Thank-you, Henry Hyde, for your own “willingness to do the difficult things necessary to persuade Congress to act,” as well as for your work with FEAR in awakening America to the reality that “our treasured liberties are at stake,” and the "grave extent to which our constitutional protections have been violated and diminished in recent years."


Endnotes:


1. "The Hyde Amendment: Congress Creates a Toehold for Curbing Wrongful Prosecution," by Elkan Abramowitz (former Chief of the Criminal Division in the US Attorney’s Office for the Southern District of New York) & Peter Scher, of Morvillo, Abramowitz, Grand, Iason & Silberberg, New York Law Journal, January, 1998, reprinted by the NACDL .) 

2. "The Hyde Amendment: Congress Creates a Toehold for Curbing Wrongful Prosecution":

...In opposing the Hyde Amendment, DOJ raised other concerns which paradoxically illustrated just why such a bill was crucial to the fairness of our justice system. DOJ argued, for example, that the amendment would force prosecutors to make decisions "with one eye on their office budget," presumably because awards under the law must come directly from the appropriations made to the prosecuting offices that initiated or maintained the unjustified prosecutions.
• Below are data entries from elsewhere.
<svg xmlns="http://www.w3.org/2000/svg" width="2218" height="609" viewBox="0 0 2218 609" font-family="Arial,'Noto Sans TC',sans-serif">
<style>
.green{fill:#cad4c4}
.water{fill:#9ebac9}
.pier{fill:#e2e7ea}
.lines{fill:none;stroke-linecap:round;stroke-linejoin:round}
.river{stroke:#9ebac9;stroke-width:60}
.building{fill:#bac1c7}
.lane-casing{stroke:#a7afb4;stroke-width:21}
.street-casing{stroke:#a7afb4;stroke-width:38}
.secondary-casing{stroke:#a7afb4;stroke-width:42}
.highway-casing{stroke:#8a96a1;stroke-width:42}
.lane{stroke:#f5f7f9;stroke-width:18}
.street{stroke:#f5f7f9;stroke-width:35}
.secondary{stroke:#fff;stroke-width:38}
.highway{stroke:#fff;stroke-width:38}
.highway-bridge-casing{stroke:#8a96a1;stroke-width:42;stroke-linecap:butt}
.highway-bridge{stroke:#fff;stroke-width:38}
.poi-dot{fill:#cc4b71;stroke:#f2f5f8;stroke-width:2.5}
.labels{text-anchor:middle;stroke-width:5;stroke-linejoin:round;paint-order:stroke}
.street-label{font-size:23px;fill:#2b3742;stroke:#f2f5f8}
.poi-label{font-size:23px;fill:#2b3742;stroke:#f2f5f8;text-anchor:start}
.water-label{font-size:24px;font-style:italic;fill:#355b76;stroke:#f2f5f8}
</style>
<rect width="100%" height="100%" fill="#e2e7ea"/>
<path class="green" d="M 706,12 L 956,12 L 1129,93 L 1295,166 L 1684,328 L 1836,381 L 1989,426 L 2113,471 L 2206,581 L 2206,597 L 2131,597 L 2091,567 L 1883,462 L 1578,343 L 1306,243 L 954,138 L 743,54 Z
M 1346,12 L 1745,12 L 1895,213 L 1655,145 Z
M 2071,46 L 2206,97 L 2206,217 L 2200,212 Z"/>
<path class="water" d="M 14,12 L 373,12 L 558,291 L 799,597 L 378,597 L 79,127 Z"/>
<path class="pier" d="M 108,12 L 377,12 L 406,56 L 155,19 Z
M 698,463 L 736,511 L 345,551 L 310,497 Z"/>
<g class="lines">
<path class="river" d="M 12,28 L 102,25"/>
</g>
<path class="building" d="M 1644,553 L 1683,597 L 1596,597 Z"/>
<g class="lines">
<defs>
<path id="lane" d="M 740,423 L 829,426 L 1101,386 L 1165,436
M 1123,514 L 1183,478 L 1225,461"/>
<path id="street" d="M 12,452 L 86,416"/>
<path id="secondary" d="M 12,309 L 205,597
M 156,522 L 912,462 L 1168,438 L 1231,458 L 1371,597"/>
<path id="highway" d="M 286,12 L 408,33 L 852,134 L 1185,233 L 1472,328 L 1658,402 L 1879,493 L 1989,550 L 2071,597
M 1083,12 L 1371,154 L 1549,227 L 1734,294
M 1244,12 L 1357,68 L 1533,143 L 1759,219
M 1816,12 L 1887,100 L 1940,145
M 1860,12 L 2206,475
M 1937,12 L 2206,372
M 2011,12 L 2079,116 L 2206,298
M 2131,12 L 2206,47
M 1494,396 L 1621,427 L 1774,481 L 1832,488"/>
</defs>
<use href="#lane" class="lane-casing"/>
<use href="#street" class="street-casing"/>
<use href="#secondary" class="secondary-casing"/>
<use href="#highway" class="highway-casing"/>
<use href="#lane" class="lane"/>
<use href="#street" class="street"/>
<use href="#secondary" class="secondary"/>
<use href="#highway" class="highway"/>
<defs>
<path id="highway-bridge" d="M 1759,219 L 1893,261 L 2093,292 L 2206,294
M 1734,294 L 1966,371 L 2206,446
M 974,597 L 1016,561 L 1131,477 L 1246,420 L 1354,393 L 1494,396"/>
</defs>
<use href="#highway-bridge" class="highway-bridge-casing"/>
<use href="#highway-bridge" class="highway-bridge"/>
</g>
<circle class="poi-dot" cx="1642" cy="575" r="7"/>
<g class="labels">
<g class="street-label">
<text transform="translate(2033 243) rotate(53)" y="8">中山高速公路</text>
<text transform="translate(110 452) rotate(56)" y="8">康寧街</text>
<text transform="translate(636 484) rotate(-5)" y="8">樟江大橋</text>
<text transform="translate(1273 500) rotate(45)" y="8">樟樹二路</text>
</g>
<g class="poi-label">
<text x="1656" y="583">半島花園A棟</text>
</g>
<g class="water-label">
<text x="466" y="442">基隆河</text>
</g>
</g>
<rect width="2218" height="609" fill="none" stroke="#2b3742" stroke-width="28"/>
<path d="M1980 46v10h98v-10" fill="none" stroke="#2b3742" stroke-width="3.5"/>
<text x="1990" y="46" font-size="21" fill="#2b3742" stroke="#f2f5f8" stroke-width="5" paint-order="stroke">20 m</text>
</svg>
Further, in a startling bit of hyperbole, the Justice Department argued that "[p]lea bargains that save time and put criminals behind bars could become a thing of the past."13 The Department of Justice seemingly was substituting its own vision of expediency for a fair system of justice. After all, it can hardly be disputed that defendants should not be encouraged to plead guilty to meritless charges solely to avoid the economic expense of a trial.